Language models don’t need something that humans can read. They’ll be able to write machine code directly. They might still use an intermediate representation that can be easily translated to the machine code for a particular architecture—presumably using a translator they’ve written. Or not. It’s hard to predict the future.
Programs could potentially run faster and more reliably, but many people are not going to feel comfortable with code they can’t verify, but this is where we’re heading.
I also expect many applications will simply go away, being replaced by a single language model which can handle this for us. “Hey, ChatGPT! Send an email to mom, wishing her a happy birthday.” And ChatGPT will do that, probably matching your conversational style.
Conclusion
The programming profession, as we practice is today, is dying. We may not see it yet, but it is. And for all the cries of “programming language X is dying,” the truth is that all programming languages are dying. We face an existential threat, but I see many programmers denying this, insisting that they’re still better than the language models. It’s true, they often are, but they’re slower than the models and the models are getting better. More to the point, they’re getting better faster than we are.

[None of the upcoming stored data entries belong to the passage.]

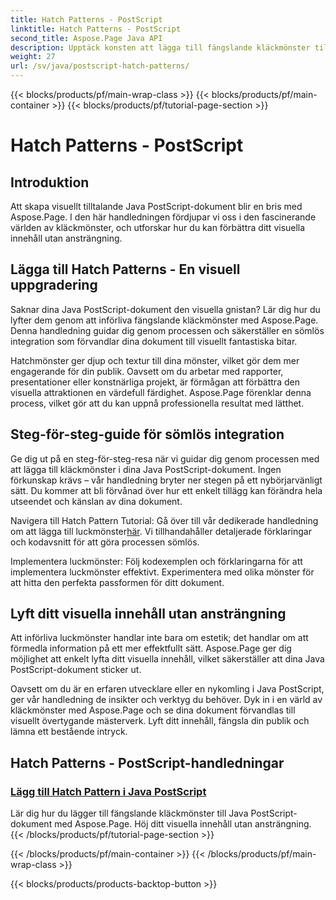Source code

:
 ```yaml
---
title: Hatch Patterns - PostScript
linktitle: Hatch Patterns - PostScript
second_title: Aspose.Page Java API
description: Upptäck konsten att lägga till fängslande kläckmönster till Java PostScript-dokument med Aspose.Page. Höj visuellt innehåll utan ansträngning för en fantastisk produktion.
weight: 27
url: /sv/java/postscript-hatch-patterns/
---
```


{{< blocks/products/pf/main-wrap-class >}}
{{< blocks/products/pf/main-container >}}
{{< blocks/products/pf/tutorial-page-section >}}

# Hatch Patterns - PostScript

## Introduktion

Att skapa visuellt tilltalande Java PostScript-dokument blir en bris med Aspose.Page. I den här handledningen fördjupar vi oss i den fascinerande världen av kläckmönster, och utforskar hur du kan förbättra ditt visuella innehåll utan ansträngning.

## Lägga till Hatch Patterns - En visuell uppgradering
Saknar dina Java PostScript-dokument den visuella gnistan? Lär dig hur du lyfter dem genom att införliva fängslande kläckmönster med Aspose.Page. Denna handledning guidar dig genom processen och säkerställer en sömlös integration som förvandlar dina dokument till visuellt fantastiska bitar.

Hatchmönster ger djup och textur till dina mönster, vilket gör dem mer engagerande för din publik. Oavsett om du arbetar med rapporter, presentationer eller konstnärliga projekt, är förmågan att förbättra den visuella attraktionen en värdefull färdighet. Aspose.Page förenklar denna process, vilket gör att du kan uppnå professionella resultat med lätthet.

## Steg-för-steg-guide för sömlös integration
Ge dig ut på en steg-för-steg-resa när vi guidar dig genom processen med att lägga till kläckmönster i dina Java PostScript-dokument. Ingen förkunskap krävs – vår handledning bryter ner stegen på ett nybörjarvänligt sätt. Du kommer att bli förvånad över hur ett enkelt tillägg kan förändra hela utseendet och känslan av dina dokument.

Navigera till Hatch Pattern Tutorial: Gå över till vår dedikerade handledning om att lägga till luckmönster[här](./add-hatch-pattern/). Vi tillhandahåller detaljerade förklaringar och kodavsnitt för att göra processen sömlös.

Implementera luckmönster: Följ kodexemplen och förklaringarna för att implementera luckmönster effektivt. Experimentera med olika mönster för att hitta den perfekta passformen för ditt dokument.

## Lyft ditt visuella innehåll utan ansträngning
Att införliva luckmönster handlar inte bara om estetik; det handlar om att förmedla information på ett mer effektfullt sätt. Aspose.Page ger dig möjlighet att enkelt lyfta ditt visuella innehåll, vilket säkerställer att dina Java PostScript-dokument sticker ut.

Oavsett om du är en erfaren utvecklare eller en nykomling i Java PostScript, ger vår handledning de insikter och verktyg du behöver. Dyk in i en värld av kläckmönster med Aspose.Page och se dina dokument förvandlas till visuellt övertygande mästerverk. Lyft ditt innehåll, fängsla din publik och lämna ett bestående intryck.
## Hatch Patterns - PostScript-handledningar
### [Lägg till Hatch Pattern i Java PostScript](./add-hatch-pattern/)
Lär dig hur du lägger till fängslande kläckmönster till Java PostScript-dokument med Aspose.Page. Höj ditt visuella innehåll utan ansträngning.
{{< /blocks/products/pf/tutorial-page-section >}}

{{< /blocks/products/pf/main-container >}}
{{< /blocks/products/pf/main-wrap-class >}}

{{< blocks/products/products-backtop-button >}}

It’s possible there will still be a role for programmers, though. In the 80s, I was tutoring college students in the C programming language. I met many brilliant people who simply couldn’t think about programming the way programmers do. Despite their intelligence, they couldn’t understand how to structure programs, but lacking this skill, they had other skills that programmers often don’t.
This might spill over to prompt engineering. Note how detailed my original prompt was. If you go back to that prompt, note the last item on the list about deleting items from storage when I remove them from my list. If I didn’t have that, I’d eventually risk filling up my storage over time, but not know why. It’s little details like that which will keep programmers in business for a while...until the AI learn to anticipate situations like this and ask us how to address it.
“Prompt engineering” might be renamed “programming” in the future. However, as language models increase in power, I expect that even this strength might go away. If language models can ever incorporate system 2 thinking , all bets are off. That might also be what leads us to artificial general intelligence .
The AI boom today is like the internet boom in the 90s. There will be “bust” periods as many AI companies offer products with no value. There will be detractors who call AI “just a fad.” And AI will continue regardless. I’m both excited and concerned by the future.